**Document passage**
This article was published 30/09/2009 (5846 days ago), so information in it may no longer be current.
No one is quite sure what triggered it or what brought Winnipeg Blue Bombers quarterback Michael Bishop to the point where — his frustrations mounting, his anger about to boil over — he decided to rally the troops before they ka-boomed into a zillion pieces.
But there was the embattled Bomber QB during last Saturday’s win over the Toronto Argonauts, not once but three times addressing a team he wasn’t even a part of two months ago. And if the Blue Bombers are to turn around their 2009 campaign — and, yes, that’s still a big-time ‘IF’ — every one in Bomberland may point back to what the 33-year-old said as positively critical.
Speech No. 1 came at halftime with the Bombers ahead 17-9. After gathering the team together in the locker-room…
“I made some comments about all the adversity we’ve been through and the turmoil this team is in,” Bishop explained. “And I just wanted to remind them that we were still in control of our own destiny.”
OK, so it wasn’t exactly Winston Churchill’s ‘whatever the cost may be’ speech during The Battle of Britain. But there was more. Speech No. 2 came in the fourth quarter with the Bombers ahead 29-9, but the situation deteriorating after a brawl that saw four players ejected. Again Bishop gathered his teammates together, this time at the bench…
“I said, ‘You know what? That could be us if we’re not careful. What Toronto is doing with all the extra stuff… the difference between us and them is we have more character than them. We have guys that still believe. Let’s not lose that. Let’s fight together for the rest of this game, let’s win this game and then move on.'”
And, finally, Speech No. 3 came right after the game as Bishop and his teammates stood on the Bombers logo at midfield.
“I was just trying to remind everybody about that feeling, about the week that we had leading up to that moment,” Bishop said. “All I want is for us to keep together because a family, in the end, will always stay together regardless of what happens. I hope everybody understands where we’re at in our season and the opportunity we have in front of us.”

**Instructions**
A – Extract every line of the entries below that contains the word "Considering", treating uppercase and lowercase as different.
B – Carry on the article about Michael Bishop's three speeches to the Blue Bombers, starting right after its final sentence.

**Supplied records**
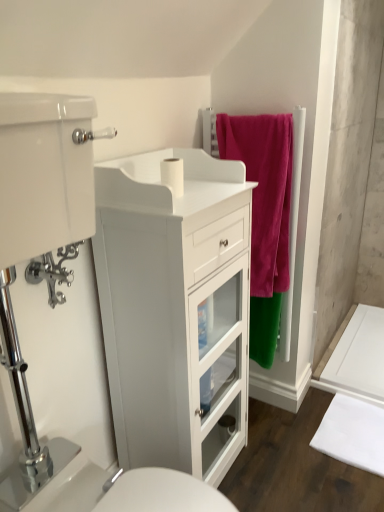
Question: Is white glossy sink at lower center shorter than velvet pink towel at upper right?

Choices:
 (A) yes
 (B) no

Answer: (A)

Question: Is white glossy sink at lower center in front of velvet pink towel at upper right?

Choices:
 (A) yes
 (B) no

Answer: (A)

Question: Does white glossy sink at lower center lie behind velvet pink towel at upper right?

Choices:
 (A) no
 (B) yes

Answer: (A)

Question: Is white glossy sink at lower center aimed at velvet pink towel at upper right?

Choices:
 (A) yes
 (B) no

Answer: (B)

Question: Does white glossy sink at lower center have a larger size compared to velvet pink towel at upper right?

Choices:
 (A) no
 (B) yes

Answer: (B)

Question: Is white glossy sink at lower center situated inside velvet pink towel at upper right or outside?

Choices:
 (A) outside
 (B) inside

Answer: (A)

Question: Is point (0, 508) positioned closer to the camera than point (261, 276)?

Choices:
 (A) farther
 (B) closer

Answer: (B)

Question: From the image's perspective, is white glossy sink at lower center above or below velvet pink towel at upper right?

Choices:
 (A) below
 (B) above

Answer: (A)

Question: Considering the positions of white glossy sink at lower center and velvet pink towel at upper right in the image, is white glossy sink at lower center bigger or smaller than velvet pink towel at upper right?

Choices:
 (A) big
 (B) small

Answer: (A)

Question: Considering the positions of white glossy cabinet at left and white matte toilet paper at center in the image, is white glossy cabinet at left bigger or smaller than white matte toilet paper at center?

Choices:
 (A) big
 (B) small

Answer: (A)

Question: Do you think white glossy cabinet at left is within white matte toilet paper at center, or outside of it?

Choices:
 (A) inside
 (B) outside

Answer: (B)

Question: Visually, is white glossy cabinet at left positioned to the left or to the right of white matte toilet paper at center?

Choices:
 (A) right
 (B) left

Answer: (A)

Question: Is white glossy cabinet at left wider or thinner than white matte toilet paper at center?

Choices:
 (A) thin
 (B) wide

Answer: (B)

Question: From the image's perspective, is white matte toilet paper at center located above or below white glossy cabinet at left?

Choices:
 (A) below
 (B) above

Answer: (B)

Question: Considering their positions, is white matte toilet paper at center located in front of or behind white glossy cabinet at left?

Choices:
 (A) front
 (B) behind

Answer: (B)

==

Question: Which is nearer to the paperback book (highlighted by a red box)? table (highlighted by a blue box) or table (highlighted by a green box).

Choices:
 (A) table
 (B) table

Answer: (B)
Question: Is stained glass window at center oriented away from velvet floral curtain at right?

**Answers to each task**
A –
Question: Considering the positions of white glossy sink at lower center and velvet pink towel at upper right in the image, is white glossy sink at lower center bigger or smaller than velvet pink towel at upper right?
Question: Considering the positions of white glossy cabinet at left and white matte toilet paper at center in the image, is white glossy cabinet at left bigger or smaller than white matte toilet paper at center?
Question: Considering their positions, is white matte toilet paper at center located in front of or behind white glossy cabinet at left?

B –
Now, maybe this all seems a little melodramatic, given we are talking about a 4-8 squad still out of the playoff picture. And maybe head coach Mike Kelly’s reference to Bishop ‘taking ownership’ of the team seems odd given his criticisms of the quarterbacks’ play this season. You could also accuse us of being hypocritical, given we’ve suggested in this space that Bishop is hardly the long-term answer to this team’s quarterback needs.
But right here, right now, what Bishop did last Saturday does speak of leadership. And it says something of the maturation of a player who has bounced around from league to league, team to team with the very same scouting report: big-time arm, fits in well, average intangibles.
So what triggered Bishop’s inner Knute Rockne?
Maybe he was simply tired of the losing and playing the pincushion for all the offensive ineptitude. Maybe it was the understanding that when you get summoned from football’s scrap heap, as he was this summer, it might be the last time the telephone rings. Or maybe it was both.
“You know, I could have just taken a back seat,” said Bishop. “But I sit in here and I see how many of these guys care. I see guys in here and this is all they have. And the older you get the wiser you get and you realize you could be here today, but gone tomorrow. You have to seize the moment, you have to live in the moment.
“I kinda wish I had done it earlier, but I just didn’t feel it was the right time. These guys knew I played in the league, but they didn’t KNOW me. But at that point I felt it was now or never and I had to speak my mind.
“Honestly, I hope that’s our turning point,” Bishop continued. “There’s a saying we have in Texas: ‘You’re on the right track, but you’re on the wrong train.’ I’d like to think now we’re all on the right track AND the right train.”